Nem o seu fã-clube aguentou, e desativou a conta que tinha criado para segui-la na casa:
“Nós, como fãs da carreira musical da Karol, decidimos criar esse perfil para informar e acompanhar ela no BBB. Mas, devido a todos os acontecimentos dentro da casa, percebemos que ela na verdade é uma pessoa horrível. Iremos desativar a página e desejamos que ela se f*.”
Pronto, fãs, desejo atendido.
O problema é que uma trama sem vilões perde muito. Ainda sobram vilões no “BBB 21”, mas nenhum com o talento para o papel da Karol Conká. Karol aparece na tela e o público imediatamente se alvoroça, porque sabe que lá vem treta.
Karol é cruel, falsa e fofoqueira — mas é inteligente, interessante e tem uma capacidade de liderança inquestionável.

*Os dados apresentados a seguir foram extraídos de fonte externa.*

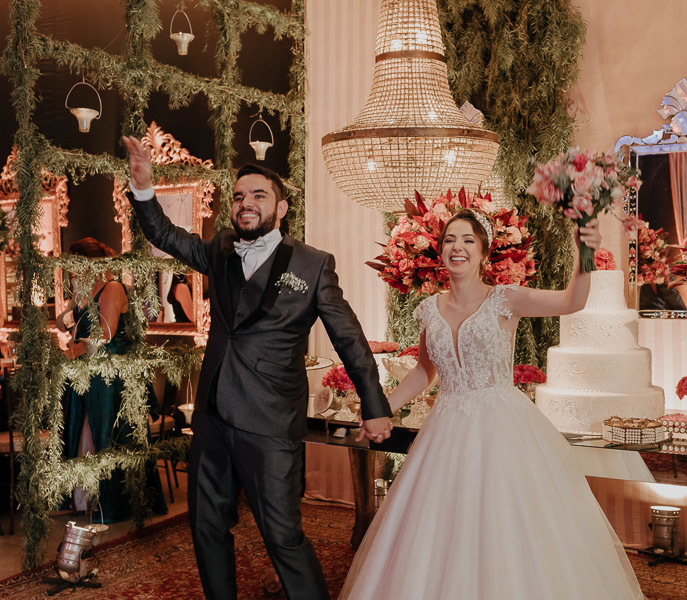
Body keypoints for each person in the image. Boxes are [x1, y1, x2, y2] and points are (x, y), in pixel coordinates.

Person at [122, 136, 393, 600]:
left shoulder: (312, 265)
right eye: (240, 197)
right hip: (212, 419)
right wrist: (144, 188)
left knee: (282, 537)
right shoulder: (221, 248)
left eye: (259, 196)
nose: (246, 203)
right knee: (207, 527)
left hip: (270, 425)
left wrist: (374, 404)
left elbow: (348, 337)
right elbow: (165, 236)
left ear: (282, 207)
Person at [339, 211, 645, 599]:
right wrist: (382, 408)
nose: (458, 247)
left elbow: (572, 301)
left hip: (503, 428)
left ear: (483, 252)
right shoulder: (428, 309)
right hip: (445, 430)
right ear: (440, 250)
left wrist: (585, 253)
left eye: (468, 240)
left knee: (505, 528)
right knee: (440, 530)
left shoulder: (505, 299)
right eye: (450, 239)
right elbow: (422, 371)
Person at [57, 237, 168, 521]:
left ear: (92, 262)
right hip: (87, 371)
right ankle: (84, 498)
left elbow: (105, 334)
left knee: (107, 432)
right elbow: (64, 320)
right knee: (85, 431)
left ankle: (112, 501)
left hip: (111, 376)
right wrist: (69, 313)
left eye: (76, 264)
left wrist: (75, 350)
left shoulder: (113, 287)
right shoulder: (87, 287)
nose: (73, 270)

É carismática e vistosa como a madrasta da Branca de Neve ou a Cruela Cruel. Sabe plantar dúvidas nos corações, semear a discórdia e ferir os outros. O mais fascinante é que faz tudo isso sem perceber, convencida de que é boa gente e que não fez nada de mais. Fica genuinamente surpresa quando alguém se queixa das patadas, e se exime de responsabilidade moral com o argumento de dez entre dez pessoas grosseiras: “Eu sou assim mesmo!”.
(Tiago Leifert foi no ponto na eliminação ao questionar os brothers sobre quem são; e foi cauteloso e gentil ao criar um colchão metafórico para atenuar o tombo descomunal da Conká.)
O “BBB 21” vai perder muito da dinâmica e da graça com a ausência da sister — mas isso me perturba.
A questão é: a que custo nos divertimos? Os participantes fazem questão de frisar, continuamente, que o programa não passa de um jogo. Mas é um jogo jogado por humanos reais, com os sentimentos de que dispõem.
Os jogos do Coliseu romano também eram jogados por humanos, e também eram considerados divertidos illo tempore.
O que vai acontecer com Karol Conká?
Horrível ou não, ela é uma pessoa real. Vê-la experimentar do próprio veneno só é gratificante até o momento em que nos damos conta de que esse veneno é, exatamente, o que nos causa tanta repulsa.
Pessoas boas odeiam pessoas más por serem más, mas acham justificável serem más com os maus.
Quem somos, afinal?
A cultura do cancelamento é uma guilhotina desembestada: um dia, todos seremos cancelados. Ninguém perde por esperar.